WHAT TO WORK ON: From the text on heliocentrism below, write out the part that begins at the words "The proofs, advantages" and stops after "counter this argument.". Copy it word for word.

DOCUMENT TEXT:
The birth of heliocentrism.
By the 16th century, astronomers have plotted the movements of the most important celestial bodies in the sky. Observing the motion of the Sun, the Moon and the stars, it would seem obvious that the Earth is motionless and everything orbits around it. This model (called geocentrism) had only one minor flaw: the planets would sometimes make a loop in their motion, "moving backwards". This required a lot of very complicated formulas to model their motions. Thus, by the virtue of Occam's razor, a theory was born which could better explain the motion of the planets: what if the Earth and everything else orbited around the Sun? However, this new theory (heliocentrism) had a lot of issues, because while it could explain the looping motion of the planets, there were a lot of things which it either couldn't explain, or the geocentric model could explain it much better.
The proofs, advantages and disadvantages
The heliocentric view had only a single advantage against the geocentric one: it could describe the motion of the planets by a much simper formula.
However, it had a number of severe problems:
- Gravity. Why do the objects have weight, and why are they all pulled towards the center of the Earth? Why don't objects fall off the Earth on the other side of the planet? Remember, Newton wasn't even born yet! The geocentric view had a very simple explanation, dating back to Aristotle: it is the nature of all objects that they strive towards the center of the world, and the center of the spherical Earth is the center of the world. The heliocentric theory couldn't counter this argument.
- Stellar parallax. If the Earth is not stationary, then the relative position of the stars should change as the Earth orbits the Sun. No such change was observable by the instruments of that time. Only in the first half of the 19th century did we succeed in measuring it, and only then was the movement of the Earth around the Sun finally proven.
- Galilei tried to used the tides as a proof. The geocentrists argued that the tides are caused by the Moon even if they didn't knew by what mechanisms, but Galilei said that it's just a coincidence, and the tides are not caused by the Moon: just as if we put a barrel of water onto a cart, the water would be still if the cart was stationary and the water would be sloshing around if the cart was pulled by a horse, so are the tides caused by the water sloshing around as the Earth moves. If you read Galilei's book, you will discover quite a number of such silly arguments, and you'll see that Galilei was anything but a rationalist. Instead of changing his views against overwhelming proofs, he used all possible fallacies to push his view through.

[Saved data entries]
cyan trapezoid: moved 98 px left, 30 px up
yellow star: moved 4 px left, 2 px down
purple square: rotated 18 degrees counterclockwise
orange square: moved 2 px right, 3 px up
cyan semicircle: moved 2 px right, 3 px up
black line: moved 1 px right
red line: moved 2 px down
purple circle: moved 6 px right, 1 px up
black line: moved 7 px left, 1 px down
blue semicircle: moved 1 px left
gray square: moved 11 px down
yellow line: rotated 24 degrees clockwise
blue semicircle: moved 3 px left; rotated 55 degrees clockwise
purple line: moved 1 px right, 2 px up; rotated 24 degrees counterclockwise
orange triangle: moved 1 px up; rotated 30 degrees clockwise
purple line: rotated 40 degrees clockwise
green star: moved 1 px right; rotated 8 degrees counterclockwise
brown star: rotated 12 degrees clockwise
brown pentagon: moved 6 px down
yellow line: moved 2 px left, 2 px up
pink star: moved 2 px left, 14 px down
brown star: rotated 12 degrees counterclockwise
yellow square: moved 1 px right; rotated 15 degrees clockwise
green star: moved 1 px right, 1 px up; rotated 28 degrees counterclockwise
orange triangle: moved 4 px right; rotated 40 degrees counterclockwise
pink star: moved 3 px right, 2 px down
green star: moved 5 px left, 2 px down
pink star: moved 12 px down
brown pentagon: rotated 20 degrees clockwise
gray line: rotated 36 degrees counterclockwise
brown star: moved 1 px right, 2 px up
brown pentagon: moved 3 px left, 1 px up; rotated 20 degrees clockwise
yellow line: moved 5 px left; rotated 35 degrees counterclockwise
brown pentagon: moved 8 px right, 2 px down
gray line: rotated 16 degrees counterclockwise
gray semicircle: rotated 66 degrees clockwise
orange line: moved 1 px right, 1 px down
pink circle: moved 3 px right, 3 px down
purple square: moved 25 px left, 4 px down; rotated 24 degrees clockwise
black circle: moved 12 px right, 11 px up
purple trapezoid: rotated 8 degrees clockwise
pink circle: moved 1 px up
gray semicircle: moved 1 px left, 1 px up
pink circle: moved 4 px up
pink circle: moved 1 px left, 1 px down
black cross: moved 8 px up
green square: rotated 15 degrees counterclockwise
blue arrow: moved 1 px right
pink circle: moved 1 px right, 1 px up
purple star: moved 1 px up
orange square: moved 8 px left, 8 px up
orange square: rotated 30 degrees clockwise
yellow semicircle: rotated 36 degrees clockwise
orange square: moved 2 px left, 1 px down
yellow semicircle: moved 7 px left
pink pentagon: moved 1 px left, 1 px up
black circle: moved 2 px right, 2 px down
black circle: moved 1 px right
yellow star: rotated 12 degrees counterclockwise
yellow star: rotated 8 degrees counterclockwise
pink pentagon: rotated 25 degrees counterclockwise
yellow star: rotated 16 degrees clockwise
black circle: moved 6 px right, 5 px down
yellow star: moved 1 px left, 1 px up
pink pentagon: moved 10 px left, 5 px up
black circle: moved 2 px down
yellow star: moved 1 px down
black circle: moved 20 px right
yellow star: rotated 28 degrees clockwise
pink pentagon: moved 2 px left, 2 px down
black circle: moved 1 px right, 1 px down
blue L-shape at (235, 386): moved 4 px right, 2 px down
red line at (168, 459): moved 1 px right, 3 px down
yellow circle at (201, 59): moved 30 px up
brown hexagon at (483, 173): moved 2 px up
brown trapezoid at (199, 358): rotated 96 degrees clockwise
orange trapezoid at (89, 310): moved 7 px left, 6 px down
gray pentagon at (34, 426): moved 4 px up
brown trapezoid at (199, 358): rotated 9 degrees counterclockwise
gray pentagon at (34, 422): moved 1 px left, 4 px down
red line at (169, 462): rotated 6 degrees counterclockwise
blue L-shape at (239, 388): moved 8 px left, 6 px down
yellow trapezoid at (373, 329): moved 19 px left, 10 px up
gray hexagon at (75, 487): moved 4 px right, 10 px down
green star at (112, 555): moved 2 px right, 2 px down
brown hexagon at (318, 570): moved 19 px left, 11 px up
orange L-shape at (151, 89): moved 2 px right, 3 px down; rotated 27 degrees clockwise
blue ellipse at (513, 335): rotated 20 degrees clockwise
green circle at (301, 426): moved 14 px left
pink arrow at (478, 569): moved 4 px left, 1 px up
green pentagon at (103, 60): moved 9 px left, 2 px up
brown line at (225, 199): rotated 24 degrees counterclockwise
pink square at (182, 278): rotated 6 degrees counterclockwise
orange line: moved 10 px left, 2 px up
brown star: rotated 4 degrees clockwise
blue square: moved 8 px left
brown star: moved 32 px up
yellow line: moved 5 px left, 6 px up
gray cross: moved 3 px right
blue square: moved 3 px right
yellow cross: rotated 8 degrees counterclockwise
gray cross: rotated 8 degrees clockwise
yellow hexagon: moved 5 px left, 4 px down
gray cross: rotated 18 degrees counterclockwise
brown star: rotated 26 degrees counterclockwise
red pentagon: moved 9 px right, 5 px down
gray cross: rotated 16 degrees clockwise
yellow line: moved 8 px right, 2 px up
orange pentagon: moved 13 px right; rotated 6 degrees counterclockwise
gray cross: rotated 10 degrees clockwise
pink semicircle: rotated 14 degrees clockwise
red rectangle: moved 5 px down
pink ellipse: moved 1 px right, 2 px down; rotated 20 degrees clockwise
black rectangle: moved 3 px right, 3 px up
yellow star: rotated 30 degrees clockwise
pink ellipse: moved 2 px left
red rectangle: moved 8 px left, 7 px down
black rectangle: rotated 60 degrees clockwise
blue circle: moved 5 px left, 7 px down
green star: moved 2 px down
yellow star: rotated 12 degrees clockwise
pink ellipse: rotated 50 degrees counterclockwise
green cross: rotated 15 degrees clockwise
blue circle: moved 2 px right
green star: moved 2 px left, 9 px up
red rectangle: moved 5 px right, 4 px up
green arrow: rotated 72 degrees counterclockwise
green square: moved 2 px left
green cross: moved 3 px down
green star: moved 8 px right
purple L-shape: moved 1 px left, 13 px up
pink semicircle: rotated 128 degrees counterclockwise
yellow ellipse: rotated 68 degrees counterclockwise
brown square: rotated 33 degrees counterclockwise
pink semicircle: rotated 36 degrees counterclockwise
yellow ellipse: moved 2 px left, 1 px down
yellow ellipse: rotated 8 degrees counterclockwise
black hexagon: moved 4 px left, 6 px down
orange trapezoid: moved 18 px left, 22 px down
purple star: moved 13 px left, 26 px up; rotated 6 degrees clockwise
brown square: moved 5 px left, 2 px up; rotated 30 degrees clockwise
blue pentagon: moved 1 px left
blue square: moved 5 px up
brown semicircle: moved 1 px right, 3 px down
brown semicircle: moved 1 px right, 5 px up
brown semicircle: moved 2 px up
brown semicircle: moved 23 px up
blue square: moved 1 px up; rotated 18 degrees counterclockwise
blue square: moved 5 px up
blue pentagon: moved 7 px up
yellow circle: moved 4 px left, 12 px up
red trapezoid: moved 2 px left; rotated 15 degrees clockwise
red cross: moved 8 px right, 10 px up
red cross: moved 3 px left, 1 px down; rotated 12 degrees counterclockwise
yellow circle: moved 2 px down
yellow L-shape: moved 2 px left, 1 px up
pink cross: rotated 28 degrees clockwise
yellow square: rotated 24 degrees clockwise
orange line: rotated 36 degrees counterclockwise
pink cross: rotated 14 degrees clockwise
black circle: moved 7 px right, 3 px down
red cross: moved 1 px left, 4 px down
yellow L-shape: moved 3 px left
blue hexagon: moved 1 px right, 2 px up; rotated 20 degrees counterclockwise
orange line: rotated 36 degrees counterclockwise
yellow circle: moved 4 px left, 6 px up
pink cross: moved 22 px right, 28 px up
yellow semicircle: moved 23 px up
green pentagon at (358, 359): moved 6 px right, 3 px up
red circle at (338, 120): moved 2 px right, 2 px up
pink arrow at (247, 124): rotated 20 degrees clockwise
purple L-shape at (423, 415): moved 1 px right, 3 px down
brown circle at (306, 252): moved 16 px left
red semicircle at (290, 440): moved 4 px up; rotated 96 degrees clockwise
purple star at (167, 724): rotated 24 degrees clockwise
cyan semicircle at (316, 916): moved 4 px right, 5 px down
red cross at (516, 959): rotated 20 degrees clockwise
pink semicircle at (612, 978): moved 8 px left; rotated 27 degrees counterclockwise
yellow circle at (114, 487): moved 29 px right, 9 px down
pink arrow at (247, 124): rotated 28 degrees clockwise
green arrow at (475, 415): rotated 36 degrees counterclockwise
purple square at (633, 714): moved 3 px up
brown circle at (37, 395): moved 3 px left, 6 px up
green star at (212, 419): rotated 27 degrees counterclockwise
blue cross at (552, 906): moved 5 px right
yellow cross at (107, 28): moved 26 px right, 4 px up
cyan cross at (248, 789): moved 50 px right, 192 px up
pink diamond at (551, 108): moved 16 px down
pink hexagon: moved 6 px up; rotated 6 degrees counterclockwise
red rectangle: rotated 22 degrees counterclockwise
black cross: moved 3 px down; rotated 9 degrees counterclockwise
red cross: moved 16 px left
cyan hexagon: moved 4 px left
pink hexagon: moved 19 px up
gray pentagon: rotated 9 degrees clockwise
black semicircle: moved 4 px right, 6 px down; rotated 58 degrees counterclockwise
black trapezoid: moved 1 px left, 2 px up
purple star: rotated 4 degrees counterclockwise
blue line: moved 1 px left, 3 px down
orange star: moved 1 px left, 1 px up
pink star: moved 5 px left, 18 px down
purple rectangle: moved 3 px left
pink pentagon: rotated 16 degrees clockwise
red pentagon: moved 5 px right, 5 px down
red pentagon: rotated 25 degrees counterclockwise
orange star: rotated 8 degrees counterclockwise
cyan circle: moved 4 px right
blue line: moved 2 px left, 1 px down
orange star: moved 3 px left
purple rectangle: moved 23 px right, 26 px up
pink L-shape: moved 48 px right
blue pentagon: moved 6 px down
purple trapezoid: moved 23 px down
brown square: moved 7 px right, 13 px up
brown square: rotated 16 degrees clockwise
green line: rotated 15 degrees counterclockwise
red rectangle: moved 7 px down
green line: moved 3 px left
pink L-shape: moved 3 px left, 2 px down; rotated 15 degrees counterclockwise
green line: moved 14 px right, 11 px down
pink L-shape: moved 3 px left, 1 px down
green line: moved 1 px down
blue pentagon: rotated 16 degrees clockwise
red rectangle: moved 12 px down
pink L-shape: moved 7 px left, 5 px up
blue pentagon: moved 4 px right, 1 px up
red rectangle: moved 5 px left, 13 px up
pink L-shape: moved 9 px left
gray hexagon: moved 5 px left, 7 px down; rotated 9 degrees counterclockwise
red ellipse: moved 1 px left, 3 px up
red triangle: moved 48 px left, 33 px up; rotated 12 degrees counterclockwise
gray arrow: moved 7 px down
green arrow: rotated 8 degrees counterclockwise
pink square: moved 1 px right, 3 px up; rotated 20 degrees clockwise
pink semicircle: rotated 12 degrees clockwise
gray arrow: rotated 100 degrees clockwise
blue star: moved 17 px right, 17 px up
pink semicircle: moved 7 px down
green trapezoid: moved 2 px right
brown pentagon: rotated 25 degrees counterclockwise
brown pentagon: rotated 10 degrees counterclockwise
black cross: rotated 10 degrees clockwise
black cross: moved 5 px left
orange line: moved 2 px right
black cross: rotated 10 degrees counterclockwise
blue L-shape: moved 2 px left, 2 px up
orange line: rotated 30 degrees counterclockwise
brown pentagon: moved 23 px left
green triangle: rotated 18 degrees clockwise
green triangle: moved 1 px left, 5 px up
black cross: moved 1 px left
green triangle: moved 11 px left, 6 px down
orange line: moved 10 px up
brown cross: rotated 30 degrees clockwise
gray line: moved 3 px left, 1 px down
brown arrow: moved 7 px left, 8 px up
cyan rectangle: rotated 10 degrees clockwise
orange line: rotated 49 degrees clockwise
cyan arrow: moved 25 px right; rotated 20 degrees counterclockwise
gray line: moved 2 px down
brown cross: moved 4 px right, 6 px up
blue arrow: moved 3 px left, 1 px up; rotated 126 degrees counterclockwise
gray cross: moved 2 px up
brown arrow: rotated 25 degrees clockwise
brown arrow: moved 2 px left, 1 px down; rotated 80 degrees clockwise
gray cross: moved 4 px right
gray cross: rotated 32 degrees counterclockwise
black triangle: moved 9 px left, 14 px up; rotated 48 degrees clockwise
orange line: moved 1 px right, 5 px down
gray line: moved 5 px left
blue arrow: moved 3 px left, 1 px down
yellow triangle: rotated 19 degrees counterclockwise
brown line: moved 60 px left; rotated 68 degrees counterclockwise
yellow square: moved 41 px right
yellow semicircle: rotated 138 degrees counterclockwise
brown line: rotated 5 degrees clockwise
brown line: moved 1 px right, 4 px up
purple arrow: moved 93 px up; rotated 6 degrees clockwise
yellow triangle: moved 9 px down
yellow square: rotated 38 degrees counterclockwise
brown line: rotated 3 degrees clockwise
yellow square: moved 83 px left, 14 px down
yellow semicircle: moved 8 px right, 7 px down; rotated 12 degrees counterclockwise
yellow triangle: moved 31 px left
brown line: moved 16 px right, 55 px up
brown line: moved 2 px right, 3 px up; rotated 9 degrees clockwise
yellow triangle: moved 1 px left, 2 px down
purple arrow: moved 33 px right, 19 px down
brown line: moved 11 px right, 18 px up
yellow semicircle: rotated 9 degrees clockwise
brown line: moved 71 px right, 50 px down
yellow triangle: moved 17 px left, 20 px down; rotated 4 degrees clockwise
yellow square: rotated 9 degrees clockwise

RESULT FOR THIS TASK:
The proofs, advantages and disadvantages
The heliocentric view had only a single advantage against the geocentric one: it could describe the motion of the planets by a much simper formula.
However, it had a number of severe problems:
- Gravity. Why do the objects have weight, and why are they all pulled towards the center of the Earth? Why don't objects fall off the Earth on the other side of the planet? Remember, Newton wasn't even born yet! The geocentric view had a very simple explanation, dating back to Aristotle: it is the nature of all objects that they strive towards the center of the world, and the center of the spherical Earth is the center of the world. The heliocentric theory couldn't counter this argument.